Source records
________________________
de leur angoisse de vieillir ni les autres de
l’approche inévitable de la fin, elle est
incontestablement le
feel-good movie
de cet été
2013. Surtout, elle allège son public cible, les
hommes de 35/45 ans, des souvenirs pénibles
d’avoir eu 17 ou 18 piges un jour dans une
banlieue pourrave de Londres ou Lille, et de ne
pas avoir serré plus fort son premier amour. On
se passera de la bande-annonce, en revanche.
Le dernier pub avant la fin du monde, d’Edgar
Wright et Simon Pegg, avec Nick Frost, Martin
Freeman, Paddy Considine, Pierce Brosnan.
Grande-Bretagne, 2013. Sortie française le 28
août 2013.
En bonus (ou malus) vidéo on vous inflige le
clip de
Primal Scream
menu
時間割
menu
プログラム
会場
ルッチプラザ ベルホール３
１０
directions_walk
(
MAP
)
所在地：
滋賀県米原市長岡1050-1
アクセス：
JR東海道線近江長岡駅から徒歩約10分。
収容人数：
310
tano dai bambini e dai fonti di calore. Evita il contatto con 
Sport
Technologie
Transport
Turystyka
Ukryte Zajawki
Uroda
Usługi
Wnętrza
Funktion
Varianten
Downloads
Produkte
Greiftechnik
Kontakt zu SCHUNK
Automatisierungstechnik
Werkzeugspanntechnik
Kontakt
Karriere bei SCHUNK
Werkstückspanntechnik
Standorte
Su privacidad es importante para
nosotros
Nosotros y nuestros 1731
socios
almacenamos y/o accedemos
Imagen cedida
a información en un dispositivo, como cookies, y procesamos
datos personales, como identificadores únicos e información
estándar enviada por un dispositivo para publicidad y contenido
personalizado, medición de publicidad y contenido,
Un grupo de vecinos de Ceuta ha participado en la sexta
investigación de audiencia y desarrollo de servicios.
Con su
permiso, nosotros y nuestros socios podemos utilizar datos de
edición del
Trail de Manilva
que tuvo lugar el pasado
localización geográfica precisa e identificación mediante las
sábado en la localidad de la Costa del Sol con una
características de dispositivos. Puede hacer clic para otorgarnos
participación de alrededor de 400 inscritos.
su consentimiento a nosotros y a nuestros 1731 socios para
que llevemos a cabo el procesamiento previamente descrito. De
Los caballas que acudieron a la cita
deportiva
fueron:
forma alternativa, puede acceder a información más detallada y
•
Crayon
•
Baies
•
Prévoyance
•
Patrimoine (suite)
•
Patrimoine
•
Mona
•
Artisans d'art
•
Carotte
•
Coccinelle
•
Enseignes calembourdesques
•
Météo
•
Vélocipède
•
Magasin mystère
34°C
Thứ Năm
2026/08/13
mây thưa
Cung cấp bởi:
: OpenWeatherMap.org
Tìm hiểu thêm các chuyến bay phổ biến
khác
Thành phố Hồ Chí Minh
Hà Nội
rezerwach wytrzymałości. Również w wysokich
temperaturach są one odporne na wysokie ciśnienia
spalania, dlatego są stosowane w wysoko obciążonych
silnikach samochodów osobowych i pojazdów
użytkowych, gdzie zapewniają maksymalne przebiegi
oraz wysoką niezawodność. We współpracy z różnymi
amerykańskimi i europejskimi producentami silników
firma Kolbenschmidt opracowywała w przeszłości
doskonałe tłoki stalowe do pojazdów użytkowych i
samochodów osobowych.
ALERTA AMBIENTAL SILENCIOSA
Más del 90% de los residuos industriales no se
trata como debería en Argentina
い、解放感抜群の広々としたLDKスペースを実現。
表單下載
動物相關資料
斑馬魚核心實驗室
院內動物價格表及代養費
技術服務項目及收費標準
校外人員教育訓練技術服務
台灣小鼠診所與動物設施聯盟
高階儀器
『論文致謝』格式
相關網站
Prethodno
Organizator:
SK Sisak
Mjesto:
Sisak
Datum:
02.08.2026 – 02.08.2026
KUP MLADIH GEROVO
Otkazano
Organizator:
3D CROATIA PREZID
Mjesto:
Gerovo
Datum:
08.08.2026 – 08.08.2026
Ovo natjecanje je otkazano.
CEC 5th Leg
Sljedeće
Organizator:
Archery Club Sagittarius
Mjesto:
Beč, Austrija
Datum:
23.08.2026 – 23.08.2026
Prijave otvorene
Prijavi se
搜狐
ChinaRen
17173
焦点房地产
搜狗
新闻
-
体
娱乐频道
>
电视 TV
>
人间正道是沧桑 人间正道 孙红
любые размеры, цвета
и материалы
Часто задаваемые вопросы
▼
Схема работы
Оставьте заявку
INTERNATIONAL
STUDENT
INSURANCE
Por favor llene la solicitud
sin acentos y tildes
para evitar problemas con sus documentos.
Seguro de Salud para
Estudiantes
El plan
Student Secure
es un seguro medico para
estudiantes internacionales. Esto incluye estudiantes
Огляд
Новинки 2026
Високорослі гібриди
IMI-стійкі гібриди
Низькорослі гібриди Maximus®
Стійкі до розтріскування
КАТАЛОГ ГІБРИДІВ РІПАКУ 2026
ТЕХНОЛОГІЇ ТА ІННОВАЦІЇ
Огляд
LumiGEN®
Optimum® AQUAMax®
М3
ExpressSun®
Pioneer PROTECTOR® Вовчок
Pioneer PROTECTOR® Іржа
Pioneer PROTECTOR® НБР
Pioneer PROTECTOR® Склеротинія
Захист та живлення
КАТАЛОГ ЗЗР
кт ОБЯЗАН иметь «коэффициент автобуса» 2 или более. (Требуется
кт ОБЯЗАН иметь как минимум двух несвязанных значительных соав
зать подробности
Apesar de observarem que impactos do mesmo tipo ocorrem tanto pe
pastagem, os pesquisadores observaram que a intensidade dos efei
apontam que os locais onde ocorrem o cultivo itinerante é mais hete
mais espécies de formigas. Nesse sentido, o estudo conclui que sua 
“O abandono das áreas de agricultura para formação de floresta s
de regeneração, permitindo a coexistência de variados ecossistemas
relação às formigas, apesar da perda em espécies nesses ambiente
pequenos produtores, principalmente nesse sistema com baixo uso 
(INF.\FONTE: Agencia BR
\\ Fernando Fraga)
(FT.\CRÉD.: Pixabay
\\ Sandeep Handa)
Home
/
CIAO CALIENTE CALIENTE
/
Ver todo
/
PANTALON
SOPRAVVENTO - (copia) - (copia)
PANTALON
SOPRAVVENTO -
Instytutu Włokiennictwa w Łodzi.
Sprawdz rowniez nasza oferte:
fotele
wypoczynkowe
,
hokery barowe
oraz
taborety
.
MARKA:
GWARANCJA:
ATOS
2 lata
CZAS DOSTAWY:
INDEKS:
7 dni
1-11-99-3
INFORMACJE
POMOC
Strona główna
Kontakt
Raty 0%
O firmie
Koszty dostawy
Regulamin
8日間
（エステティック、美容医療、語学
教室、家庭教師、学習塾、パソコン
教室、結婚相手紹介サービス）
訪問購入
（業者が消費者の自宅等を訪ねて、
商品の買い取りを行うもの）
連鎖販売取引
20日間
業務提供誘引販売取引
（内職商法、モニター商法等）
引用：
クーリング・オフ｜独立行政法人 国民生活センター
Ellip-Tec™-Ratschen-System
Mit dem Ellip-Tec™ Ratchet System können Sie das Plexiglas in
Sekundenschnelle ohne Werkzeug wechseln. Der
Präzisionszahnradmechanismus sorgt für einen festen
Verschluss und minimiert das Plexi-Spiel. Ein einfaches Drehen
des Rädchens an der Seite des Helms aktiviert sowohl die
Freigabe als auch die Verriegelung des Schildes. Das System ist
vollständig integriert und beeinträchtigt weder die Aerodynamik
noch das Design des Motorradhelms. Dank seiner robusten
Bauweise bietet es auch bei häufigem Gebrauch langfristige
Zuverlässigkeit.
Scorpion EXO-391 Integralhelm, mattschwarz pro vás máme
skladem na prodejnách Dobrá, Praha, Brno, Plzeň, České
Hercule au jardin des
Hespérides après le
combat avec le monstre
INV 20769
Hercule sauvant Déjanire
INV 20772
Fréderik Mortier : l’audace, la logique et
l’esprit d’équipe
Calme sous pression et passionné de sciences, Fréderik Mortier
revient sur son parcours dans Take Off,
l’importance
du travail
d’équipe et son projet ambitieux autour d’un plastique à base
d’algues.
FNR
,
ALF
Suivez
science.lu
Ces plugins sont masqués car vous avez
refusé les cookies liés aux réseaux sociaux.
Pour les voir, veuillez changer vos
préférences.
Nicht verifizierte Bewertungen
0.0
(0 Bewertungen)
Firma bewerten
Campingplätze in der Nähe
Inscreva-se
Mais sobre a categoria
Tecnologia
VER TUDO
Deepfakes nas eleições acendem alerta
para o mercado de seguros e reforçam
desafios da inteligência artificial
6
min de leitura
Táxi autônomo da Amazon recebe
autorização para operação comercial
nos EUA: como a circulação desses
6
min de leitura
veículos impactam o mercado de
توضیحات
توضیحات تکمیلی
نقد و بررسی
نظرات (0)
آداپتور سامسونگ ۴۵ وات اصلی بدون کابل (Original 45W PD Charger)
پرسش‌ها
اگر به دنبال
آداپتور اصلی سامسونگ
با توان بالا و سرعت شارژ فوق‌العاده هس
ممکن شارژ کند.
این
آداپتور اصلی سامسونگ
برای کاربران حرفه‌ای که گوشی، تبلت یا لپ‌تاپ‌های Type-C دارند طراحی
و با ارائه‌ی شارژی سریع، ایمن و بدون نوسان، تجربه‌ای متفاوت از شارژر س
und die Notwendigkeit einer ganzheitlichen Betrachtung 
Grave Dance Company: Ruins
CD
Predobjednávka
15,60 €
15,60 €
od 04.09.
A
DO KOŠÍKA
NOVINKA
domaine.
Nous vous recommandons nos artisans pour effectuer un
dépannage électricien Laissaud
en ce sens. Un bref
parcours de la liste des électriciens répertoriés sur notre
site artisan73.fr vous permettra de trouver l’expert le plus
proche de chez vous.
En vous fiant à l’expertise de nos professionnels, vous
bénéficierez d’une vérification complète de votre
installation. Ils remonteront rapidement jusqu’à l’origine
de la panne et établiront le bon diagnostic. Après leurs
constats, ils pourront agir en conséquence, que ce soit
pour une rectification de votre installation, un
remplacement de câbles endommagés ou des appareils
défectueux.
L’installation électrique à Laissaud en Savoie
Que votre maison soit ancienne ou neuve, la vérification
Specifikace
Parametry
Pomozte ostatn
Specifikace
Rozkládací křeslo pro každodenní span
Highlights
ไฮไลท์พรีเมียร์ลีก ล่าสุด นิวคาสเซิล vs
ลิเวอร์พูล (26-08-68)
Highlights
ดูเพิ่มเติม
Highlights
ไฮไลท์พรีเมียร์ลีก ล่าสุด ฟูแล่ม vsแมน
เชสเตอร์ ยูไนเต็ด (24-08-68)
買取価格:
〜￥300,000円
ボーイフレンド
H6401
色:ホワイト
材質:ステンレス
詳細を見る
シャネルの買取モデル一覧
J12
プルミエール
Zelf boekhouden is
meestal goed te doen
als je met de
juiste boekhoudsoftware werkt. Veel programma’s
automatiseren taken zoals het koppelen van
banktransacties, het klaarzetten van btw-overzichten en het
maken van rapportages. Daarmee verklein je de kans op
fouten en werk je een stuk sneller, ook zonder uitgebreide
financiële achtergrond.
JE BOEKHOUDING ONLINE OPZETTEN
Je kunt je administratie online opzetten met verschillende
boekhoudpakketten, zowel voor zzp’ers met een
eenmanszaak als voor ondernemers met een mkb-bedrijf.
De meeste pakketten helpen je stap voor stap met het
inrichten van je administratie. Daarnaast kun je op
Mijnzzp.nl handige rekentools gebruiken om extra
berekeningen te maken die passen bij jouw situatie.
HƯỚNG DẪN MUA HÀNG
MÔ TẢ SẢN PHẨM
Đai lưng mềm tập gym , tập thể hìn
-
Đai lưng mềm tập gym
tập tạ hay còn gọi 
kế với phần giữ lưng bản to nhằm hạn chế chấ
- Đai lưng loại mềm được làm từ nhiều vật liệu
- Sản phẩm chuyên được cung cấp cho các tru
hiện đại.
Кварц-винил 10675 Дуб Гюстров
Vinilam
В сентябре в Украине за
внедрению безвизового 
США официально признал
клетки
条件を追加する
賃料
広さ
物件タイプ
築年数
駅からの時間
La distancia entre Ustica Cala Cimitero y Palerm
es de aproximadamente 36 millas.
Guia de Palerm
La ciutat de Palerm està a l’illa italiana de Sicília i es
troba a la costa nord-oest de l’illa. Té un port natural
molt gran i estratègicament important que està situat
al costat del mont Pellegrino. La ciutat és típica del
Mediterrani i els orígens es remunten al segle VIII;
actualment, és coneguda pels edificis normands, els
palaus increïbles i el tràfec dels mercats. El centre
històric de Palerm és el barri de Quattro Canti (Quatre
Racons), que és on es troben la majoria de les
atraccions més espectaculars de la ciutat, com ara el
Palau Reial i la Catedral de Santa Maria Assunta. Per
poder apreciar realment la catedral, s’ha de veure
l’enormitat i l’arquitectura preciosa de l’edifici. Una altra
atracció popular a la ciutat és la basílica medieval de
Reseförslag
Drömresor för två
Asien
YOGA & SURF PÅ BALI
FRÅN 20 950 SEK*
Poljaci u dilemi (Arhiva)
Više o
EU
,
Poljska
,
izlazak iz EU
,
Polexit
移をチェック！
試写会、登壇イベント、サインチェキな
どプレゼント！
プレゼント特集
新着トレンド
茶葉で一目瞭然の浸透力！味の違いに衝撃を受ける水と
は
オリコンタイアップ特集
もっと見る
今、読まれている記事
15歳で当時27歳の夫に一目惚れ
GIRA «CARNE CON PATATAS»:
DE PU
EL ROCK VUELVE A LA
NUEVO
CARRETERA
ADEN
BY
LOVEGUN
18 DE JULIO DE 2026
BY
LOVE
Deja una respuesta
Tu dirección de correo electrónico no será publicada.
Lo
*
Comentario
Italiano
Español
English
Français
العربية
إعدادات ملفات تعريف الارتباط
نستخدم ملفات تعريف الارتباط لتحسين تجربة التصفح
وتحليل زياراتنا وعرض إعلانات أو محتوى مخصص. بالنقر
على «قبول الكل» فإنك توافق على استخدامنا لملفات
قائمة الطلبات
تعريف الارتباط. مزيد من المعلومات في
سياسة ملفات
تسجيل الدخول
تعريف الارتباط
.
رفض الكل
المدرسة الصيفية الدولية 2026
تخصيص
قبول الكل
________________________
Among the lines of the data above, find those with the word "socios" and show them.

== Answer section ==
socios
permiso, nosotros y nuestros socios podemos utilizar datos de
su consentimiento a nosotros y a nuestros 1731 socios para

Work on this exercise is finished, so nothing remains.